Making rental housing safer in the event of a fire
Ohio landlords often take older homes near college campuses and turn them into student housing. That sometimes involves converting an attic area into a small bedroom.
But usually the only way in and out is a set of stairs, and that could cause a problem if there is a fire in the building.
Some Ohio lawmakers are working to change the state's building and fire codes to address the issue. The proposed legislation would require a second way out.

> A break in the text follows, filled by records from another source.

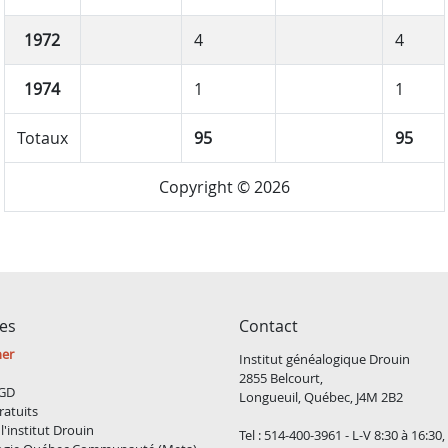
1972
4
4
1974
1
1
Totaux
95
95
Copyright © 2026
ces
Contact
ner
Institut généalogique Drouin
2855 Belcourt,
GD
Longueuil, Québec, J4M 2B2
ratuits
l'institut Drouin
Tel : 514-400-3961 - L-V 8:30 à 16:30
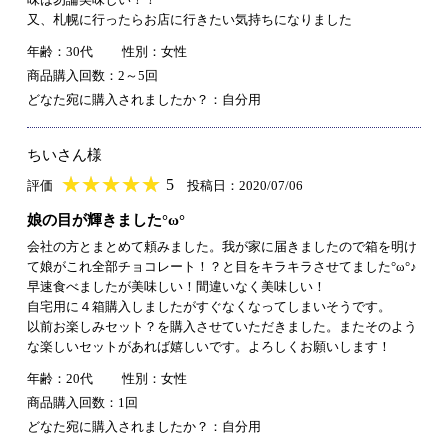
又、札幌に行ったらお店に行きたい気持ちになりました
年齢：30代
性別：女性
商品購入回数：2～5回
どなた宛に購入されましたか？：自分用
ちいさん様
★
★★★★★
★
★
★
★
5
評価
投稿日：2020/07/06
娘の目が輝きました°ω°
会社の方とまとめて頼みました。我が家に届きましたので箱を明け
て娘がこれ全部チョコレート！？と目をキラキラさせてました°ω°♪
早速食べましたが美味しい！間違いなく美味しい！
自宅用に４箱購入しましたがすぐなくなってしまいそうです。
以前お楽しみセット？を購入させていただきました。またそのよう
な楽しいセットがあれば嬉しいです。よろしくお願いします！
年齢：20代
性別：女性
商品購入回数：1回
どなた宛に購入されましたか？：自分用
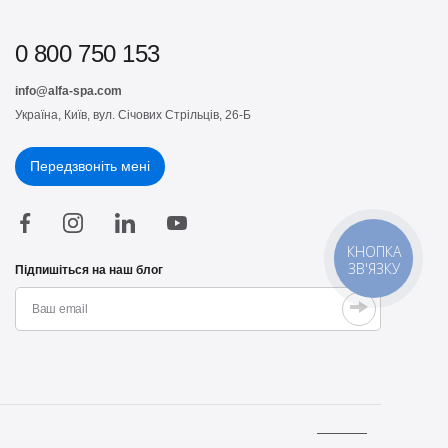
0 800 750 153
info@alfa-spa.com
Україна, Київ, вул. Січових Стрільців, 26-Б
Передзвоніть мені
КНОПКА
ЗВ'ЯЗКУ
Підпишіться на наш блог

Ellen Garner and Chad Kohls lost their lives in a 2013 fire near the University of Cincinnati. Both were trapped in a third story bedroom when the blaze started on the second floor of the building in University Heights. The way out was the stairway and it was filled with smoke. The other option was to jump out a window onto the pavement below. That window was also blocked by an air conditioner. Both died from smoke inhalation trying to get out using the stairway.
“If we refuse to act and don’t make some improvements, then we’re going to have to be prepared to accept more fatalities in the future,” said Ann Garner, Ellen’s mother. “Because the conditions that killed Chad and Ellen still are around today.”
The legislation pending in the Ohio House and Senate would require a separate means of egress for all dwelling areas above the second story of a residential rental property. Currently such homes that have more than two stories are not required to have any secondary means of egress.
“When a fire breaks out, you have moments to make a decision on how you will escape,” said State Senator Bill Beagle in a statement. “Every second matters and ensuring you have an escape plan in place is critical.”
The second way out could include a chain ladder fastened near a window that costs about $250 dollars.
The Ohio lawmakers working on the legislation say they hope to have it approved by the end of the year.
The Cincinnati Fire Department offers a free inspection of older housing in the city that is being used for off-campus student housing.